*** Opening PASSAGE PROVIDED ***

# FinSense — CFO KPI & Sentiment Extraction (Multi-Company)

This notebook takes the parsed transcript segments from `data/processed/transcripts.csv`,
filters **CFO prepared remarks**, and extracts:

- basic KPIs (e.g., revenue YoY growth if mentioned)
- sentiment (polarity, subjectivity)
- metadata (company, fiscal period, doc path)

It then builds a `cfo_insights_enriched` DataFrame and writes JSON "insight packs"
for each CFO segment into `data/insights/`.

In [1]:
# 06_kpi_extraction.ipynb

from pathlib import Path
import json
import math

import pandas as pd

DATA_DIR = Path("../data")
PROCESSED = DATA_DIR / "processed"
INSIGHTS_DIR = DATA_DIR / "insights"

PROCESSED.mkdir(parents=True, exist_ok=True)
INSIGHTS_DIR.mkdir(parents=True, exist_ok=True)

PROCESSED, INSIGHTS_DIR


(PosixPath('../data/processed'), PosixPath('../data/insights'))

In [2]:
# Load the processed transcripts produced by src.finsense.ingest

transcripts_path = PROCESSED / "transcripts.csv"
df = pd.read_csv(transcripts_path)

print(transcripts_path)
df.head()

*** Closing PASSAGE PROVIDED ***
*** Opening PROVIDED DATA ***

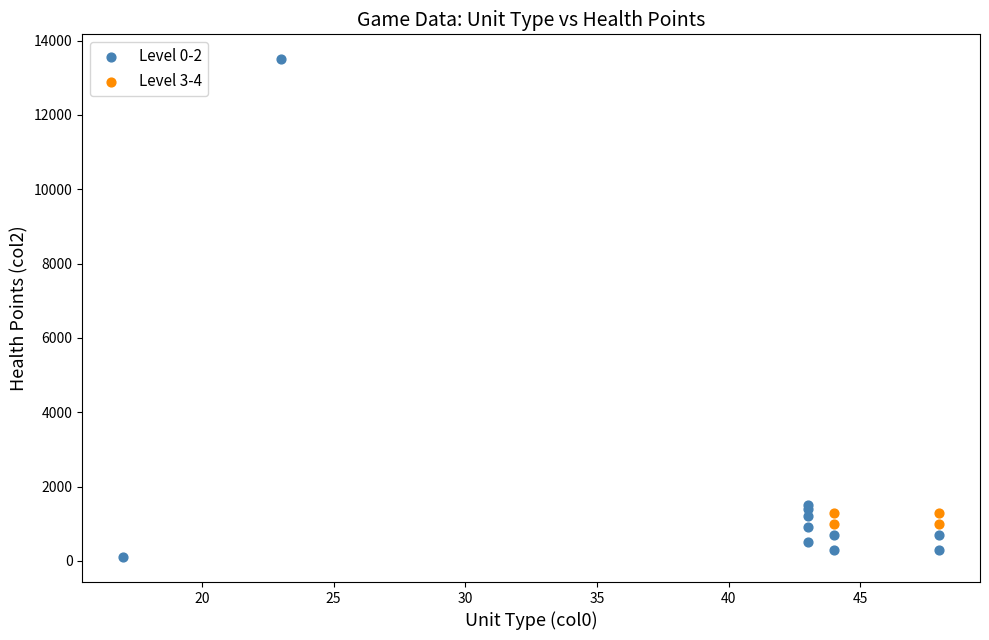

Which series reaches the minimum Y coordinate?

Level 0-2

*** Closing PROVIDED DATA ***

■ **ACTIVITIES**
#1 From the FinSense notebook, copy out the passage that begins at the words "This notebook takes" and stops after the words "sentiment (polarity, subjectivity)".
#2 Answer these questions about the FinSense notebook:
(a) From which file does it take the parsed transcript segments?
(b) What is the name of the DataFrame it builds?
(c) Which library is imported under the name pd?

■ **RESULTS IN ORDER**
#1
This notebook takes the parsed transcript segments from `data/processed/transcripts.csv`,
filters **CFO prepared remarks**, and extracts:

- basic KPIs (e.g., revenue YoY growth if mentioned)
- sentiment (polarity, subjectivity)

#2
(a) `data/processed/transcripts.csv`
(b) `cfo_insights_enriched`
(c) pandas